При каждом повторении этой фразы точно электрический ток проходил по нервам всех присутствовавших. Правые и левые депутаты, журналисты, публика, все аплодировали, вскакивали со своих мест, шумели, что-то кричали, заглушая слова Милюкова. И долго после его речи точно буря бушевала в Таврическом дворце.
После Милюкова говорили другие ораторы; очень резкую речь произнес Пуришкевич. Им аплодировали, но той бури, которую вызвала речь Милюкова, не повторилось. Наши нервы были слишком утомлены.
Как теперь это ни кажется странным, я возвращался с этого заседания Думы с чувством одержанной победы. Беспощадные слова, сказанные открыто, перед всей Россией, воспринимались, как смертоносное оружие, вонзенное в самое сердце врага. Казалось, что вскрыт страшный гнойник и наступит какой-то поворот в политике власти. В самом деле, что должна была сделать всякая, хоть сколько-нибудь разумная власть после речей Милюкова, Пуришкевича и других ораторов, с которыми солидаризировалась вся Дума? Одно из двух: или уступить и составить новое правительство «общественного доверия», которого добивалась Дума, или распустить Думу, арестовать ее ораторов, конфисковать все газеты с отчетами о думском заседании. Но Николай II не сделал ни того, ни другого. Дума продолжала заседать, Милюков не был арестован, но и Распутин сохранил свое влияние, пока Пуришкевич и Юсупов его не убили. Только Штюрмер не мог уже более показываться в Таврическом дворце и вскоре вышел в отставку. А речи думских ораторов, напечатанные во всех газетах, свободно распространялись в тылу и на фронте, поддерживая и еще больше воспламеняя революционные настроения…
Весь период времени после моего возвращения с фронта и до государственного переворота соединяется в моей памяти с ощущением все растущей тревоги, порой доходившей до отчаяния и усугублявшейся сознанием какой-то фатальности приближавшейся грозы, предотвратить которую было уже нельзя.
В возможность побед на фронте уже никто не верил. Одна надежда оставалась на союзников, но и оттуда, с Западного фронта, ничего, могущего поднять бодрость нашего настроения, не сообщалось. Там война приняла затяжной характер. В газетах пестрели названия все одних и тех же мест сражения — городков, деревень, рек и речек. Особенно часто переходил из рук в руки какой-то «домик паромщика». От этого домика, конечно, после первого сражения даже развалин не осталось, но он долго помещался в заголовках газетных столбцов, наводя на читателей уныние безнадежности.
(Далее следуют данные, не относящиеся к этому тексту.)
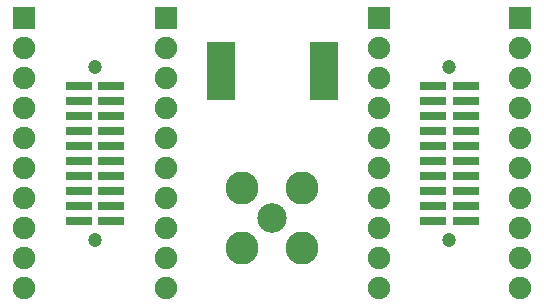
<source format=gbs>
G04 #@! TF.FileFunction,Soldermask,Bot*
%FSLAX46Y46*%
G04 Gerber Fmt 4.6, Leading zero omitted, Abs format (unit mm)*
G04 Created by KiCad (PCBNEW 4.1.0-alpha+201605071002+6776~44~ubuntu14.04.1-product) date Mon 30 May 2016 01:00:06 BST*
%MOMM*%
%LPD*%
G01*
G04 APERTURE LIST*
%ADD10C,0.100000*%
%ADD11R,2.220000X0.740000*%
%ADD12C,1.200000*%
%ADD13R,1.900000X1.900000*%
%ADD14C,1.900000*%
%ADD15C,2.500000*%
%ADD16C,2.800000*%
%ADD17R,2.400000X5.000000*%
G04 APERTURE END LIST*
D10*
D11*
X106635000Y-107285000D03*
X109365000Y-107285000D03*
X106635000Y-108555000D03*
X109365000Y-108555000D03*
X106635000Y-109825000D03*
X109365000Y-109825000D03*
X106635000Y-111095000D03*
X109365000Y-111095000D03*
X106635000Y-112365000D03*
X109365000Y-112365000D03*
X106635000Y-113635000D03*
X109365000Y-113635000D03*
X106635000Y-114905000D03*
X109365000Y-114905000D03*
X106635000Y-116175000D03*
X109365000Y-116175000D03*
X106635000Y-117445000D03*
X109365000Y-117445000D03*
X106635000Y-118715000D03*
X109365000Y-118715000D03*
D12*
X108000000Y-120305000D03*
X108000000Y-105695000D03*
D11*
X136635000Y-107285000D03*
X139365000Y-107285000D03*
X136635000Y-108555000D03*
X139365000Y-108555000D03*
X136635000Y-109825000D03*
X139365000Y-109825000D03*
X136635000Y-111095000D03*
X139365000Y-111095000D03*
X136635000Y-112365000D03*
X139365000Y-112365000D03*
X136635000Y-113635000D03*
X139365000Y-113635000D03*
X136635000Y-114905000D03*
X139365000Y-114905000D03*
X136635000Y-116175000D03*
X139365000Y-116175000D03*
X136635000Y-117445000D03*
X139365000Y-117445000D03*
X136635000Y-118715000D03*
X139365000Y-118715000D03*
D12*
X138000000Y-120305000D03*
X138000000Y-105695000D03*
D13*
X102000000Y-101570000D03*
D14*
X102000000Y-104110000D03*
X102000000Y-106650000D03*
X102000000Y-109190000D03*
X102000000Y-111730000D03*
X102000000Y-114270000D03*
X102000000Y-116810000D03*
X102000000Y-119350000D03*
X102000000Y-121890000D03*
X102000000Y-124430000D03*
D13*
X114000000Y-101570000D03*
D14*
X114000000Y-104110000D03*
X114000000Y-106650000D03*
X114000000Y-109190000D03*
X114000000Y-111730000D03*
X114000000Y-114270000D03*
X114000000Y-116810000D03*
X114000000Y-119350000D03*
X114000000Y-121890000D03*
X114000000Y-124430000D03*
D13*
X132000000Y-101570000D03*
D14*
X132000000Y-104110000D03*
X132000000Y-106650000D03*
X132000000Y-109190000D03*
X132000000Y-111730000D03*
X132000000Y-114270000D03*
X132000000Y-116810000D03*
X132000000Y-119350000D03*
X132000000Y-121890000D03*
X132000000Y-124430000D03*
D13*
X144000000Y-101570000D03*
D14*
X144000000Y-104110000D03*
X144000000Y-106650000D03*
X144000000Y-109190000D03*
X144000000Y-111730000D03*
X144000000Y-114270000D03*
X144000000Y-116810000D03*
X144000000Y-119350000D03*
X144000000Y-121890000D03*
X144000000Y-124430000D03*
D15*
X123000000Y-118450000D03*
D16*
X125540000Y-115910000D03*
X120460000Y-115910000D03*
X125540000Y-120990000D03*
X120460000Y-120990000D03*
D17*
X127375000Y-106000000D03*
X118625000Y-106000000D03*
M02*

</source>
Правда, знающие люди утверждали, что, благодаря помощи общественных организаций, обороноспособность нашей армии увеличивается изо дня в день и что весной 1917 года мы сможем начать победоносное наступление. Так оно и было на самом деле. Но и эти сведения не могли поднять духа русских людей, привыкших уже за время войны, что все их надежды неизменно рушились.
Мы еще считали своим долгом говорить какие-то бодрые слова, ибо отдали войне слишком много душевных сил, чтобы отказаться от столь пошло звучавшего теперь лозунга — «война до победного конца», но это было уже с нашей стороны лицемерием. Даже самым близким людям мало кто решался выдать свои сомнения относительно исхода войны, но ни прежней веры, ни патриотической энергии в обществе уже не чувствовалось.
Как и другие принципиальные сторонники «войны до победного конца», я посвящал значительную часть своих досугов связанной с войной работе. Вернувшись с фронта, я опять стал ходить на службу в министерство путей сообщения, но все экономические обследования проектировавшихся железных дорог были из-за войны отложены, а потому работы на службе у меня не было никакой. Для очистки совести мы с моим начальником, инженером Никольским, придумывали себе разные занятия, но большую часть времени проводили в праздности. Однако ежедневное посещение службы было обязательно, а служба была в это время единственным источником моих средств. Зато вечера и праздничные дни я посвящал общественным делам, посещая заседания и собрания парламентской фракции. Но большую часть свободного времени отдавал работе в 19-м городском попечительстве о бедных Петербургской стороны.
До войны столичные попечительства были исключительно благотворительными учреждениями, существовавшими отчасти на средства частных лиц, отчасти на субсидии от города. В Москве, где широкая благотворительность была издавна в традициях ее богатого купечества и где городская Дума проявляла больше заботливости о населении, городские попечительства о бедных были живыми общественными учреждениями. В Петербурге же до войны большинство их влачило жалкое существование. Работали в них преимущественно живущие на пенсии отставные чиновники и скучающие от безделья дамы. Деятельность же их заключалась главным образом в раздавании грошовых пособий вдовам и сиротам.